■ **Text block**:
--------------------------------

Very different was the experience of Pedro de Valdivia in Chile. Unlike these other adventurers, when he set out it was not in the expectation of finding any great store of gold, since Almagro had reported that the inhabitants were poor, but with the intention of conquering the country and converting it into a province of Peru. In accomplishing only a part of this purpose, he was to have a far more difficult task, had he but known it, and many more Spanish lives were to be sacrificed, than in all the other conquests put together. It had already been discovered by Almagro, however, that as far south as he had gone, the natives were subjects of the Inca and that their civilization and system of irrigation and agriculture had been brought to almost as high a standard. He had advanced down the great central valley as far as the river Maule, finding everywhere a population as dense, probably, as that which exists to-day, and had met with little resistance, probably because of the presence in his party of the brother of the Inca, until he reached the boundary of the empire and encountered the independent tribes beyond, and there met his reverse.
As a consequence, misled by this favorable experience with the northern tribes and his own with the easily conquered natives of Peru, Valdivia took with him, besides his Indian auxiliaries, only about two hundred Spaniards and a number of women belonging to their families. He soon found that, since they had learned of the execution of Huascar and Atahualpa and that the new Inca, Manco Capac, was little more than a mere puppet of Pizarro’s, the disposition even of these northern tribes had changed; that they now regarded themselves as released from their vassalage. He found also that, although they all spoke the same language and appeared to belong to the same race, they still maintained their tribal organizations, each with its own Cacique and entirely distinct from the others; that the Inca socialistic system had not been adopted, and that individually they were democratic, resentful of encroachments on their liberty, and self-reliant. Hardly had he entered their country when his troubles began. To this second invasion, these people, who had only looked askance at Almagro, now promptly showed their hostility. Their lack of efficient military organization and concert of action made it easy, however, to overcome what resistance they could offer on the spur of the moment, and Valdivia succeeded in pushing on for several hundred miles until he came to the section of the valley through which flows the river Mapocho.
There, fascinated doubtless by the gorgeousness of the environment, he selected a site at the river side, at the base of an isolated hill (called Santa Lucia), in the midst of the broad plain that lies between the two great mountain ranges, two thousand feet above the level of the sea, and founded the city of Santiago, which has ever since remained the capital. Following Pizarro’s example, among the first buildings he caused to be erected were the Cathedral and Bishop’s house, and afterward, and only just in time to save the colony from annihilation, he fortified Santa Lucia, for the town itself was soon attacked by an overwhelming force of Indians and half the houses burned to the ground before they could be driven off with the help of an exploring party that opportunely returned. This was only one of many such vicissitudes, in the course of which, so beset were the invaders and so reduced did their number and the health of the survivors become by privations and fighting, that all but Valdivia were for abandoning the conquest and making a dash for Peru.

--------------------------------

■ **Data lines**:
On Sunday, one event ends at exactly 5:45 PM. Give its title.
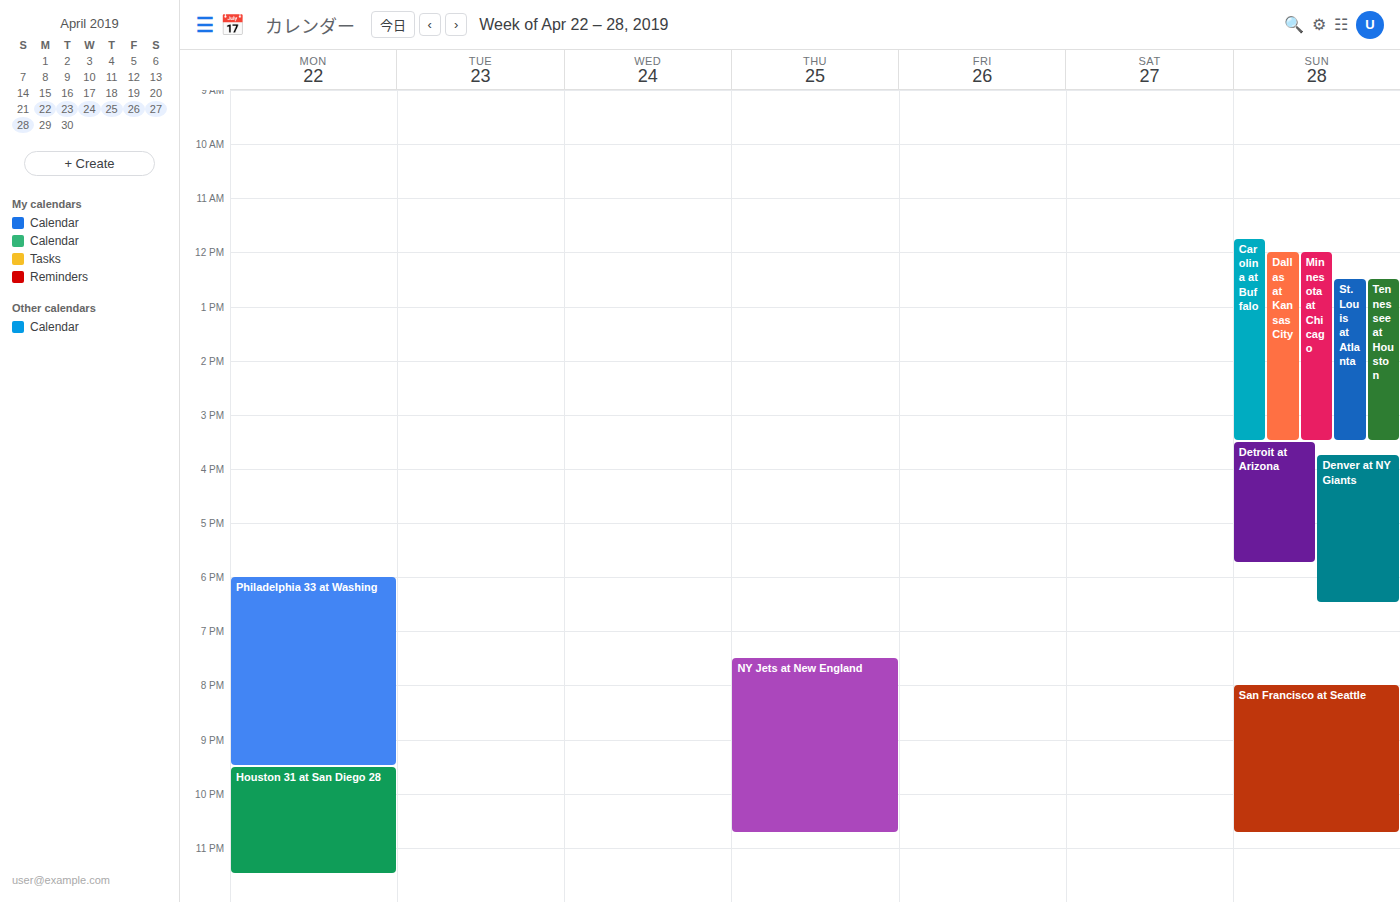
"Detroit at Arizona"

--------------------------------

■ **What is asked**:
A - In the passage on Pedro de Valdivia in Chile, how many Spaniards did Valdivia take with him besides his Indian auxiliaries?
B - Pick up the passage on Pedro de Valdivia in Chile after its final sentence and write the next part of the account.

■ **Results for the exercise**:
A - About two hundred.

B -
Mutiny was only prevented by the discovery of gold in the mountains near by and the arrival of reinforcements from Lima. After that he was enabled to found the town of Coquimbo on the coast about two hundred and fifty miles north of the capital, and visit Peru to arrange for the sending of more colonists and supplies. While there he assisted in the suppression of Gonzalo Pizarro’s revolt, and had no difficulty in inducing a large body of adventurers to go back with him, for Lima now was swarmed with men who were eager enough to win lands and slaves or take their chance of making their fortunes in the mines. “With their help,” says Dawson, “the conquest and settlement of all Chile as far south as the Maule was effectually completed. The land was apportioned among the cavaliers, each becoming a sort of feudal baron, and in effect creating a landed aristocracy which has continued to rule the country to the present day.”
In 1544, Valdivia founded Valparaiso, the seaport of the capital, and rebuilt Coquimbo, which had been taken and burned by the neighboring Indians during his absence in Peru. He then devoted several years to making good his conquest and firmly establishing the colony, and in 1550 turned his attention to the country south of the Maule. Between the Maule and the Bio-bio were the Promaucians and their kindred tribes, and south of the Bio-bio was a confederacy composed of tribes, also related by blood and language, which inhabited the forests and mountains and lake region for a stretch of two hundred miles. Chief among these were the Araucanians—the one unconquered aboriginal race in the new world, the one aboriginal race in America, North or South, that never was conquered by Europeans, the one race that checked the victorious march of the Spaniards and compelled them, after more than a hundred years of almost incessant warfare, to acknowledge their independence and accept the Bio-bio as the southern boundary of the Spanish possessions—not warfare of the usual desultory, treacherous Indian sort, but warfare abounding in formal campaigns and sieges and pitched battles, in which large armies were engaged, in numbers often evenly matched.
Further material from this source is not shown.